Polyspecific Tregs were also used in a clinical trials for AIH (NCT02704338) [265], Pemphigus Vulgaris NCT03239470, and Lupus Erythematosus NCT02428309 proving safety. However, polyspecific Treg transfer was not very effective in AIH mouse models [201, 203]. Therefore, we and others have successfully used optimization protocols for Tregs to determine their therapeutic responses in different AIH models [266,267,268]. Nonetheless, data on combination therapy or antigen-specific CAR-Tregs are lacking.

Notably, the significance of antigen-specific CAR-Treg cells in preventing genetic resilience against organ-specific autoimmunity and inhibiting autoimmune tissue damage has been well documented in various disease models, including multiple sclerosis [269] and Alzheimer’s disease [270].

Conclusion

Numeric and functional Treg deficiencies may be due to monogenetic, inborn errors of immunity or occur by a more complex multifactorial processes. While congenital global Treg deficiencies result in polytopic diseases and usually affect multiple organ systems, genetically undefined autoimmune diseases, such as T1D or AIH, are characterized by the lack of particular antigen-specific Treg subsets but normal Tregs numbers. With the rapidly growing understanding of the genetic and functional Treg biology, new therapeutic approaches are currently being developed to overcome unmet medical needs in Treg diseases.

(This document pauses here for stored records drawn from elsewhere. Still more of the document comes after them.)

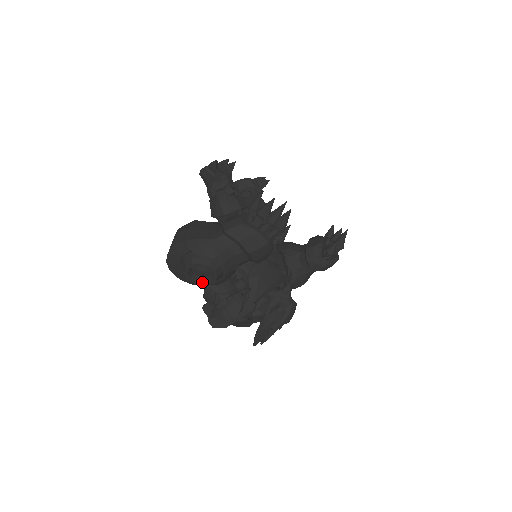
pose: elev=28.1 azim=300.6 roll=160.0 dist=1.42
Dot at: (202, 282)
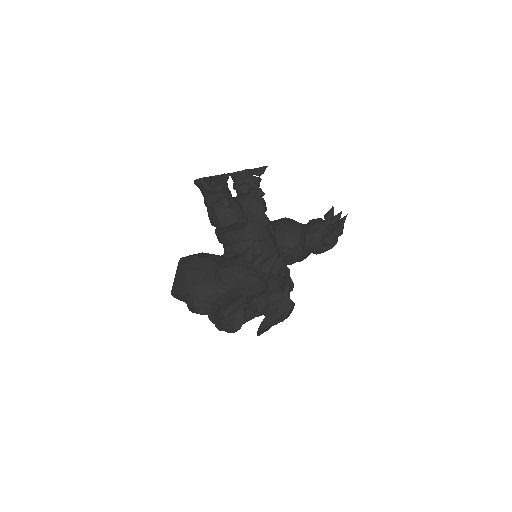
Dot at: (205, 313)
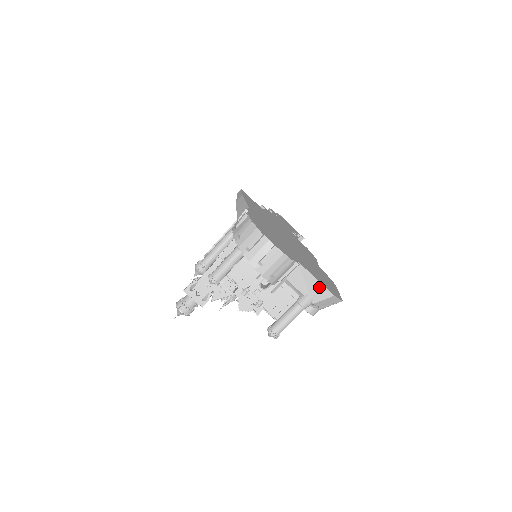
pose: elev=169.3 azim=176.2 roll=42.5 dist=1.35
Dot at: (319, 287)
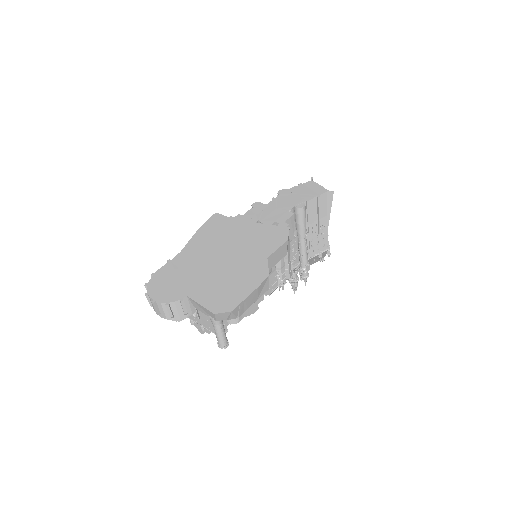
Dot at: (206, 310)
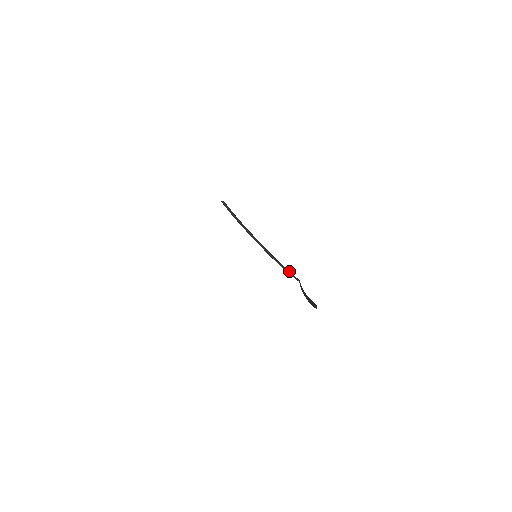
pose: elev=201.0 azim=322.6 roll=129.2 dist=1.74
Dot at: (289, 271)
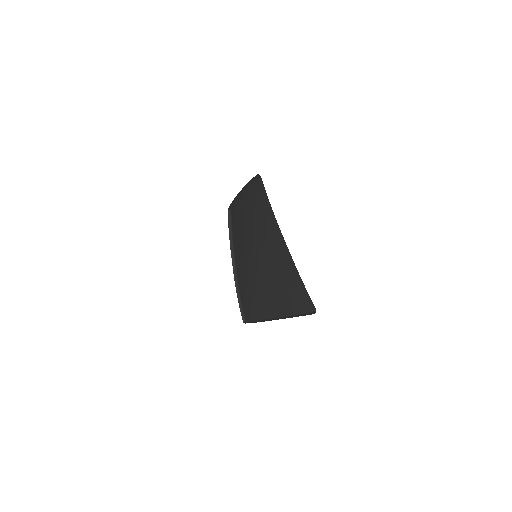
Dot at: (242, 307)
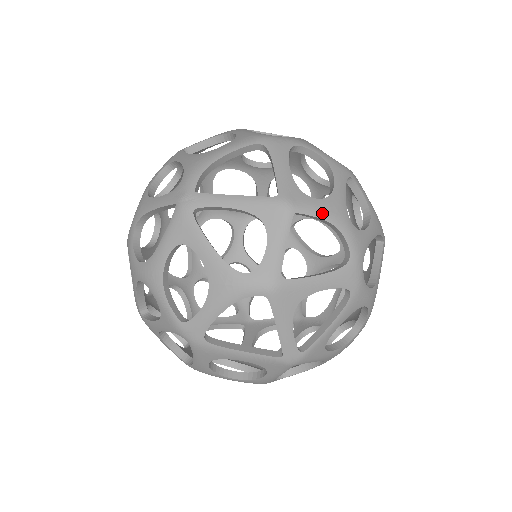
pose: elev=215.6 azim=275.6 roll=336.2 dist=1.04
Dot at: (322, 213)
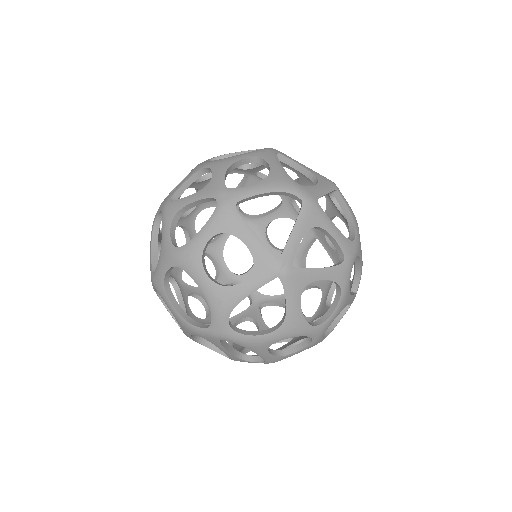
Dot at: (349, 207)
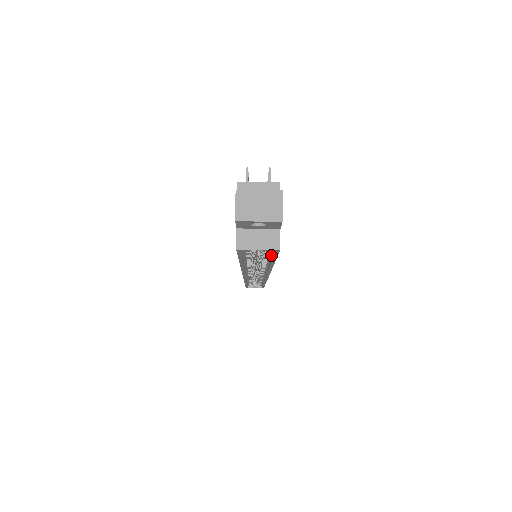
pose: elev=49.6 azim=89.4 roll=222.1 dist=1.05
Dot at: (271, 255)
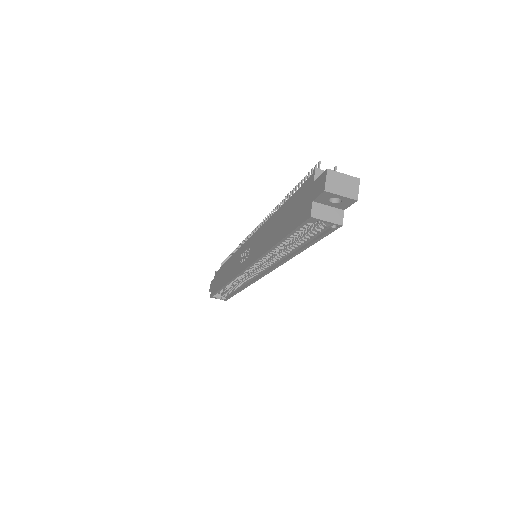
Dot at: (313, 238)
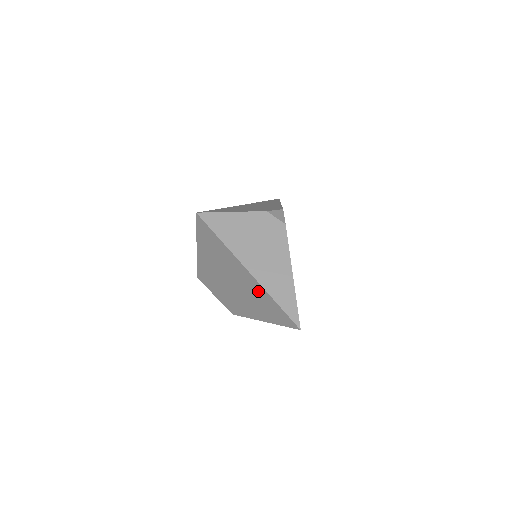
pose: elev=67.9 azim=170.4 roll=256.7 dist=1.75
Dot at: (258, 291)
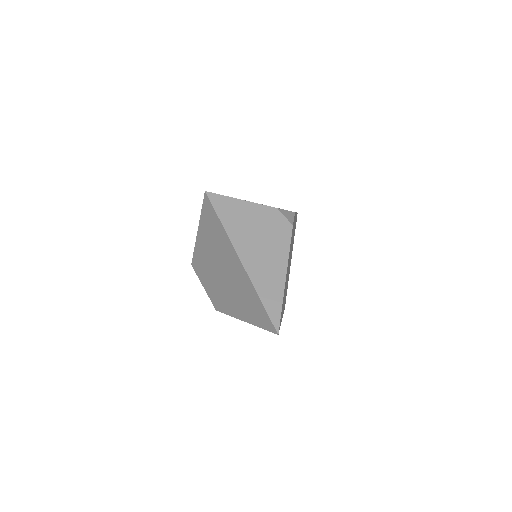
Dot at: (245, 285)
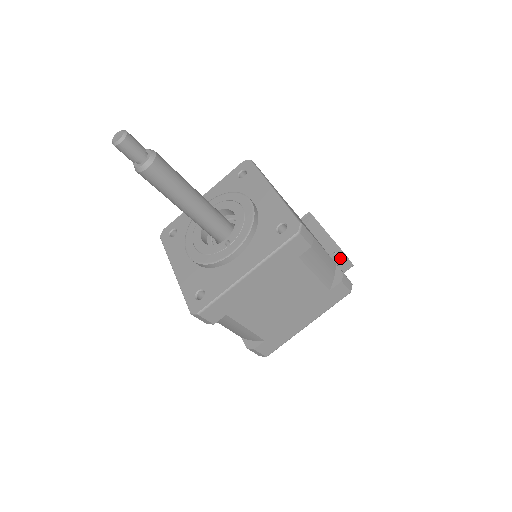
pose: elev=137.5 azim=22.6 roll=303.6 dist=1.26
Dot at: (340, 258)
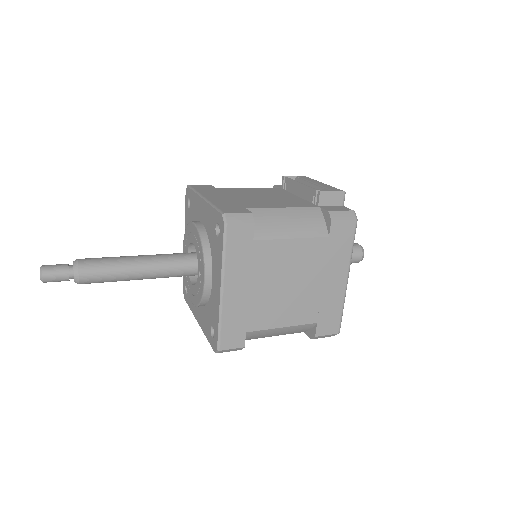
Dot at: (320, 199)
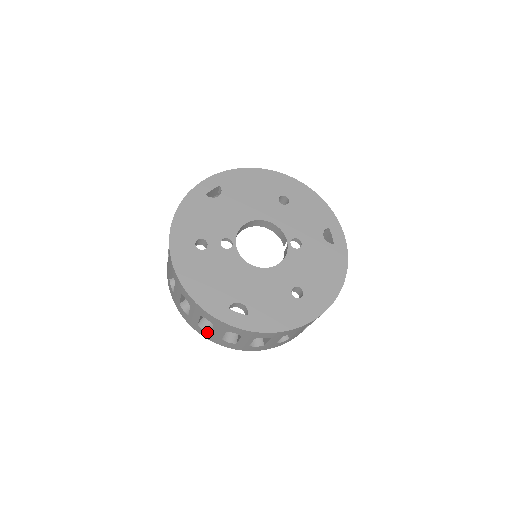
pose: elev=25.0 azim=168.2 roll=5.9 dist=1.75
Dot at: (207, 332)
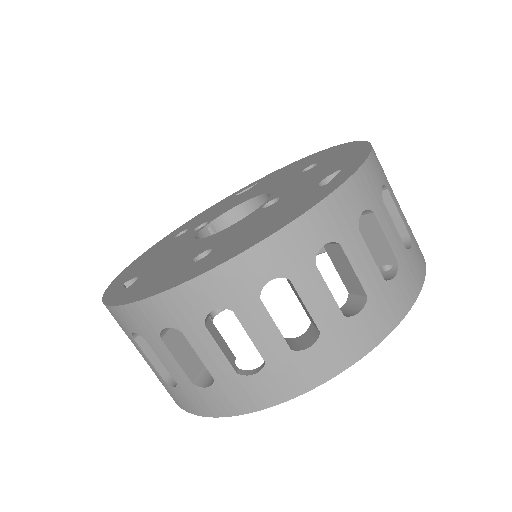
Dot at: occluded
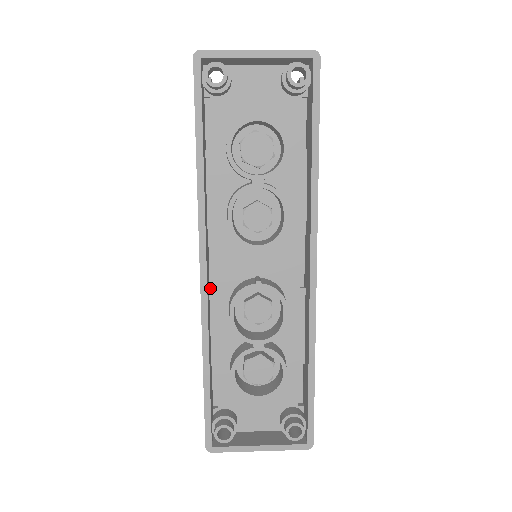
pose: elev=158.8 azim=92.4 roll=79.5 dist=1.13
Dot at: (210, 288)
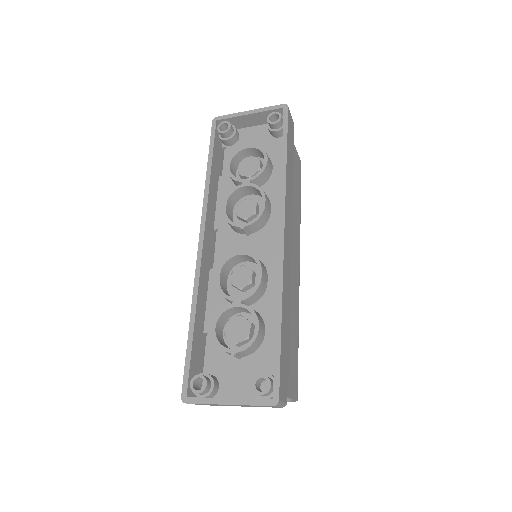
Dot at: (212, 270)
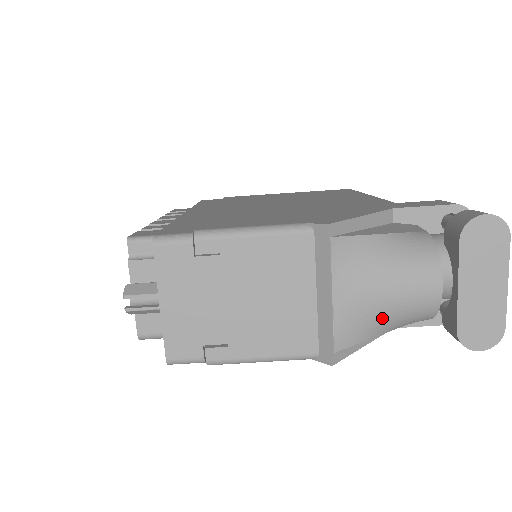
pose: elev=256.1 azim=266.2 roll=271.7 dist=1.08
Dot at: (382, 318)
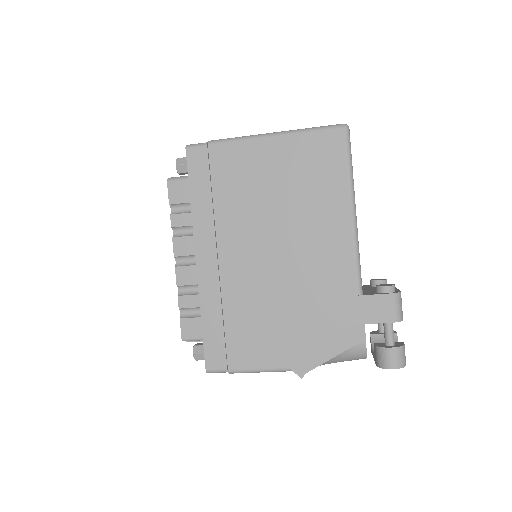
Dot at: occluded
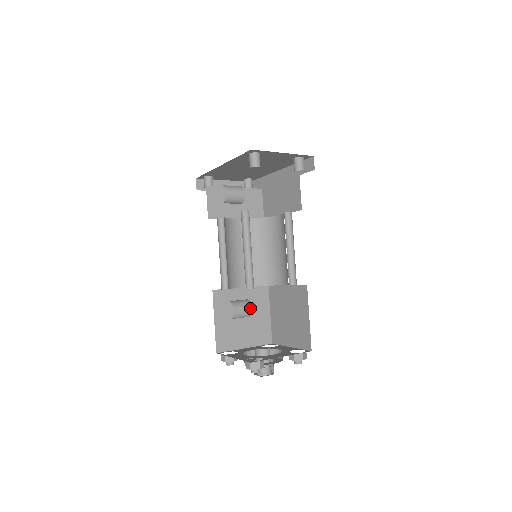
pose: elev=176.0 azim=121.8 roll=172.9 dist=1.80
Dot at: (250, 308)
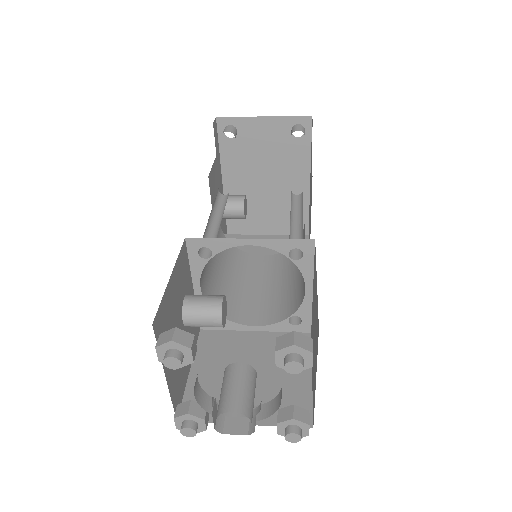
Dot at: (218, 299)
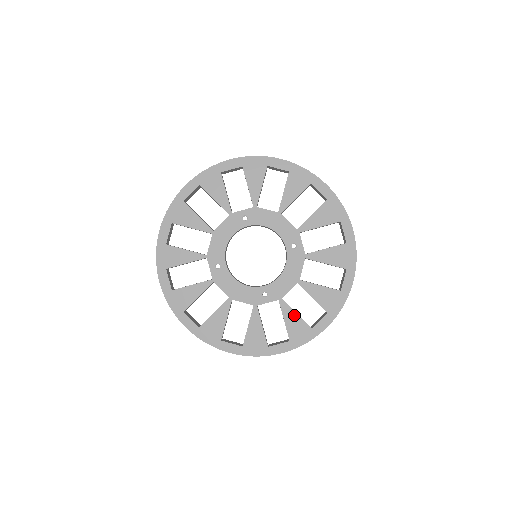
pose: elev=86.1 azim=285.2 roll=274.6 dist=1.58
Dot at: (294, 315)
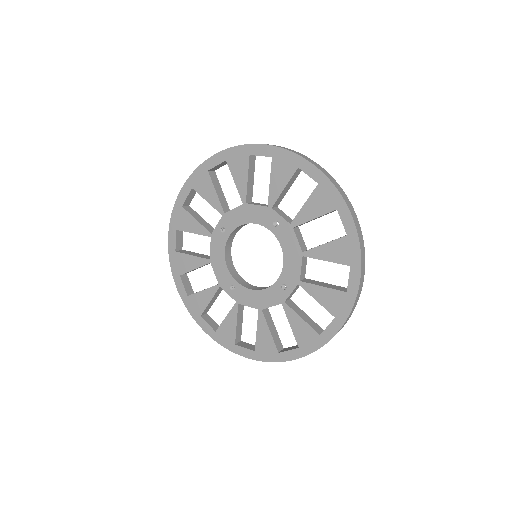
Dot at: (321, 290)
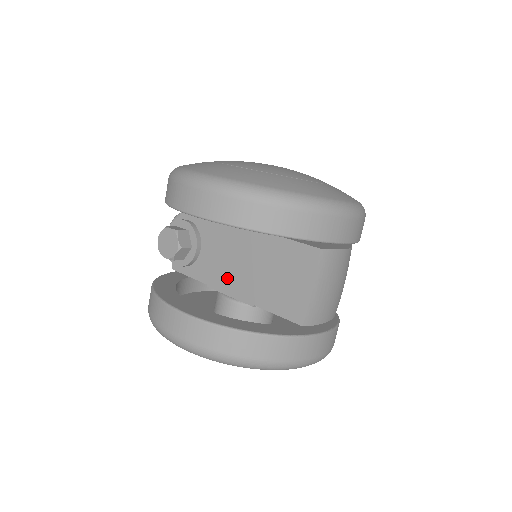
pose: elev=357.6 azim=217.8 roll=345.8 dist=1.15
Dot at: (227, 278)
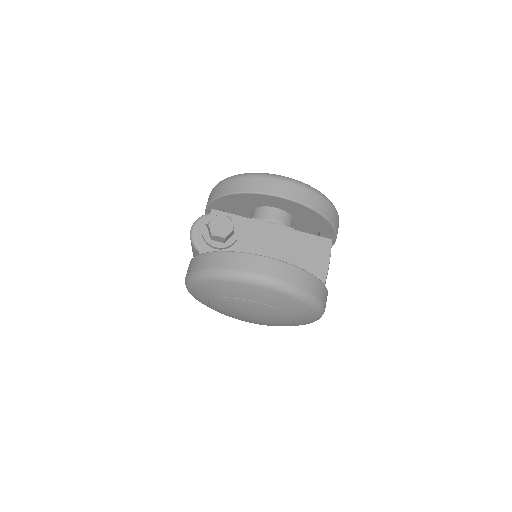
Dot at: occluded
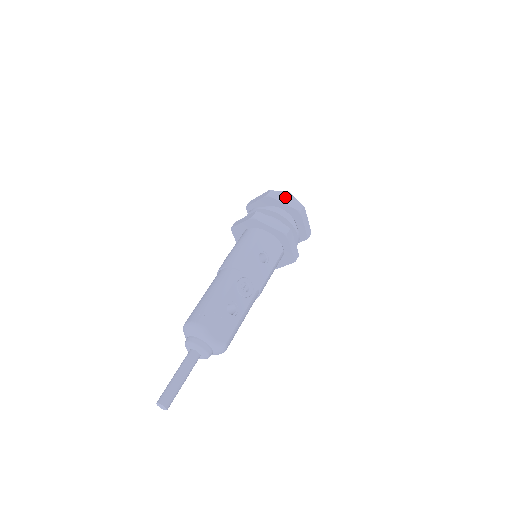
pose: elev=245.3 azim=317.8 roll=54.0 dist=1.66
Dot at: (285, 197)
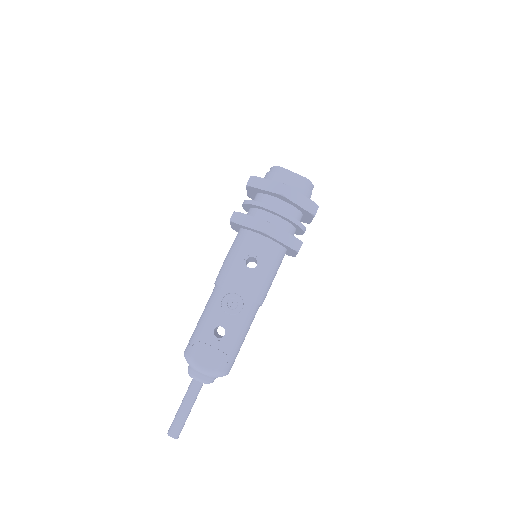
Dot at: (265, 181)
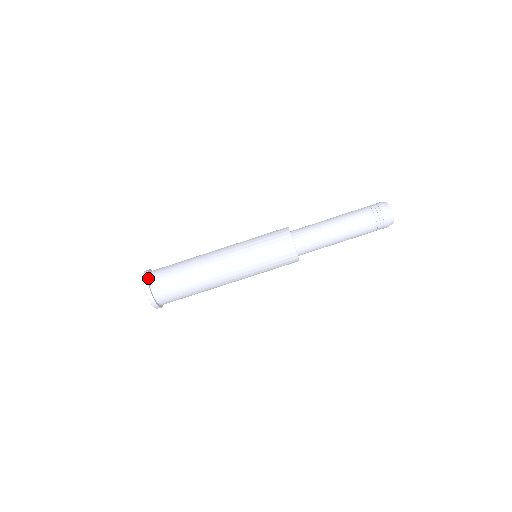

The adoptive transfer of ex vivo expanded or even genetically modified Treg products is in the focus of upcoming clinical trials. The success of these approaches will depend on both overcoming technical and regulatory hurdles and ensuring product safety and efficacy in larger patient cohorts. Undoubtedly, the possibility to tailor highly personalized Treg products that address patient or disease specific needs has certainly opened a new dimension of target specific treatment approaches.